According to the complaint, the newspaper’s reporters made no effort to follow-up on this to determine his role with the Foundation, and instead tarnished his reputation by connecting him to a charity that supposedly bounced a check and made other alleged misdeeds.

“The drafting, publishing and dissemination of the Article was accomplished with a reckless disregard for the truth,” states the complaint. “The reckless ‘reporting’ would be deemed as such had a high school student drafted the Article.
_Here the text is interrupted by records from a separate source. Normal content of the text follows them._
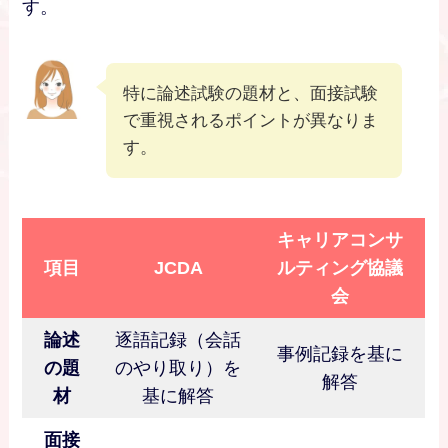
す。
特に論述試験の題材と、面接試験
で重視されるポイントが異なりま
す。
キャリアコンサ
項目
JCDA
ルティング協議
会
論述
逐語記録（会話
事例記録を基に
の題
のやり取り）を
解答
材
基に解答
面接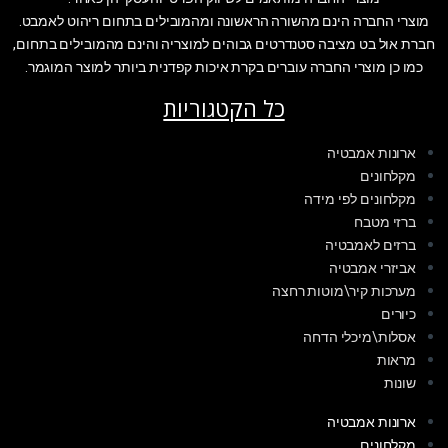
מוצרי החברה הינם מהשורה הראשונה ומהמובילים בתחום ריהוט לאמבט.
חברת אול בט מציבה סטנדרטים גבוהים למוצריה והינם מהמובילים בתחום,
כמו כן מוצרי החברה עוברים בקרת איכות קפדנית ביותר למוצר המוגמר.
כל הקטגוריות
ארונות אמבטיה
מקלחונים
מקלחונים לפי מידה
ברזי מטבח
ברזים לאמבטיה
אביזרי אמבטיה
מערכות קיר\מוטות רחצה
כיורים
אסלות\מיכלי הדחה
מראות
שונות
ארונות אמבטיה
מקלחונים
However, the authors are seasoned, experienced ‘investigative journalists’ employed by one of the most widely circulated newspapers in the world.”

Pras, who says in the complaint that he has dedicated much of his life to charity, aims to support such a high damage award with word that he is “currently in the process of attempting to effectuate major transactions that possess international importance.”

Those transactions are said in the complaint to be worth millions of dollars to Pras, but now he’s been fending off “countless phone calls” from “high-profile businesspeople with inquiries relating to the Article.”

One of those transactions, coincidentally reported by the NYP, involved being part of a $2.2 billion bid to purchase New York’s Plaza Hotel, Dream Downtown and London’s Grosvenor House Hotel.

He says the deal is now at risk of falling apart.

A rep for the NYP — owned by Rupert Murdoch‘s News Corp. — is looking into the matter in response to a request for comment. According to the complaint filed by Darren Heitner at Heitner Legal, the paper was served with a demand for retraction and apology on October 5.